Action item
Would you transcribe all of the entries that follow, word for word?

Extracted entries
________

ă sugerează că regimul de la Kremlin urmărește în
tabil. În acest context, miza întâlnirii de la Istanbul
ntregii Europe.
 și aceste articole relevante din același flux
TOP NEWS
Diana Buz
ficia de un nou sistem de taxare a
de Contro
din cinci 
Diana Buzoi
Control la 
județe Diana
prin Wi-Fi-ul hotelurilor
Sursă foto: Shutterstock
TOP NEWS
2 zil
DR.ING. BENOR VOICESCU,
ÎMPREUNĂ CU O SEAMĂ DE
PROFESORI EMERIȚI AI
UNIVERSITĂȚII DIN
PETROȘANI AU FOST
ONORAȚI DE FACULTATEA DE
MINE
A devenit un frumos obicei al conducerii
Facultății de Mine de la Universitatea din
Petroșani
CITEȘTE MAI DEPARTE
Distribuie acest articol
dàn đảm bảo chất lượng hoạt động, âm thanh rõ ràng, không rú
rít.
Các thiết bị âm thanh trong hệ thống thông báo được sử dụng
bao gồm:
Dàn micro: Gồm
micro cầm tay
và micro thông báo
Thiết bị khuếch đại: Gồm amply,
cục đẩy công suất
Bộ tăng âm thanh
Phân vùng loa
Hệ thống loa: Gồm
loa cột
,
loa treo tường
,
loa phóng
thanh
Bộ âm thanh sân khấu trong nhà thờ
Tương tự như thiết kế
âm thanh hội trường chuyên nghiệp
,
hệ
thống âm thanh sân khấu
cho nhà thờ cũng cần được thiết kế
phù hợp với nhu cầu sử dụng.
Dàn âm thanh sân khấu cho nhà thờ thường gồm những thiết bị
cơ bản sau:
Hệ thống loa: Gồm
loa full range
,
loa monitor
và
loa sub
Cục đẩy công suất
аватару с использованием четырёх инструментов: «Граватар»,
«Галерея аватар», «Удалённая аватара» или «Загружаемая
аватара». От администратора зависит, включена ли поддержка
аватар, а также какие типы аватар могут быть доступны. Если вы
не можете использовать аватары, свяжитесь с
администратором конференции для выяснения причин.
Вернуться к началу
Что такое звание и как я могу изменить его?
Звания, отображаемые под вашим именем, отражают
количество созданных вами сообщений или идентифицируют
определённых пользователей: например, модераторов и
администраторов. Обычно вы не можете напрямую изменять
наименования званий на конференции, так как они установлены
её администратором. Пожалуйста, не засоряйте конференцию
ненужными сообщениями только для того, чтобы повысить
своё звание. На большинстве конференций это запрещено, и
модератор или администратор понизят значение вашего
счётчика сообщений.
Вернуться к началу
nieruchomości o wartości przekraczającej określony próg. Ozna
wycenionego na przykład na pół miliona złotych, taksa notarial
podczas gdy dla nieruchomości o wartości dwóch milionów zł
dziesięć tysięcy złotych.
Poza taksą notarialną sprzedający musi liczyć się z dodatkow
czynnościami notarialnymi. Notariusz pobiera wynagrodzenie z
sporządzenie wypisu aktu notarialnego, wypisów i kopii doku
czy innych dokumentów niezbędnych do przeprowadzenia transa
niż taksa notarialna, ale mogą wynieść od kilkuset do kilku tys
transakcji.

________

Result of the task
ă sugerează că regimul de la Kremlin urmărește în
tabil. În acest context, miza întâlnirii de la Istanbul
ntregii Europe.
 și aceste articole relevante din același flux
TOP NEWS
Diana Buz
ficia de un nou sistem de taxare a
de Contro
din cinci 
Diana Buzoi
Control la 
județe Diana
prin Wi-Fi-ul hotelurilor
Sursă foto: Shutterstock
TOP NEWS
2 zil
DR.ING. BENOR VOICESCU,
ÎMPREUNĂ CU O SEAMĂ DE
PROFESORI EMERIȚI AI
UNIVERSITĂȚII DIN
PETROȘANI AU FOST
ONORAȚI DE FACULTATEA DE
MINE
A devenit un frumos obicei al conducerii
Facultății de Mine de la Universitatea din
Petroșani
CITEȘTE MAI DEPARTE
Distribuie acest articol
dàn đảm bảo chất lượng hoạt động, âm thanh rõ ràng, không rú
rít.
Các thiết bị âm thanh trong hệ thống thông báo được sử dụng
bao gồm:
Dàn micro: Gồm
micro cầm tay
và micro thông báo
Thiết bị khuếch đại: Gồm amply,
cục đẩy công suất
Bộ tăng âm thanh
Phân vùng loa
Hệ thống loa: Gồm
loa cột
,
loa treo tường
,
loa phóng
thanh
Bộ âm thanh sân khấu trong nhà thờ
Tương tự như thiết kế
âm thanh hội trường chuyên nghiệp
,
hệ
thống âm thanh sân khấu
cho nhà thờ cũng cần được thiết kế
phù hợp với nhu cầu sử dụng.
Dàn âm thanh sân khấu cho nhà thờ thường gồm những thiết bị
cơ bản sau:
Hệ thống loa: Gồm
loa full range
,
loa monitor
và
loa sub
Cục đẩy công suất
аватару с использованием четырёх инструментов: «Граватар»,
«Галерея аватар», «Удалённая аватара» или «Загружаемая
аватара». От администратора зависит, включена ли поддержка
аватар, а также какие типы аватар могут быть доступны. Если вы
не можете использовать аватары, свяжитесь с
администратором конференции для выяснения причин.
Вернуться к началу
Что такое звание и как я могу изменить его?
Звания, отображаемые под вашим именем, отражают
количество созданных вами сообщений или идентифицируют
определённых пользователей: например, модераторов и
администраторов. Обычно вы не можете напрямую изменять
наименования званий на конференции, так как они установлены
её администратором. Пожалуйста, не засоряйте конференцию
ненужными сообщениями только для того, чтобы повысить
своё звание. На большинстве конференций это запрещено, и
модератор или администратор понизят значение вашего
счётчика сообщений.
Вернуться к началу
nieruchomości o wartości przekraczającej określony próg. Ozna
wycenionego na przykład na pół miliona złotych, taksa notarial
podczas gdy dla nieruchomości o wartości dwóch milionów zł
dziesięć tysięcy złotych.
Poza taksą notarialną sprzedający musi liczyć się z dodatkow
czynnościami notarialnymi. Notariusz pobiera wynagrodzenie z
sporządzenie wypisu aktu notarialnego, wypisów i kopii doku
czy innych dokumentów niezbędnych do przeprowadzenia transa
niż taksa notarialna, ale mogą wynieść od kilkuset do kilku tys
transakcji.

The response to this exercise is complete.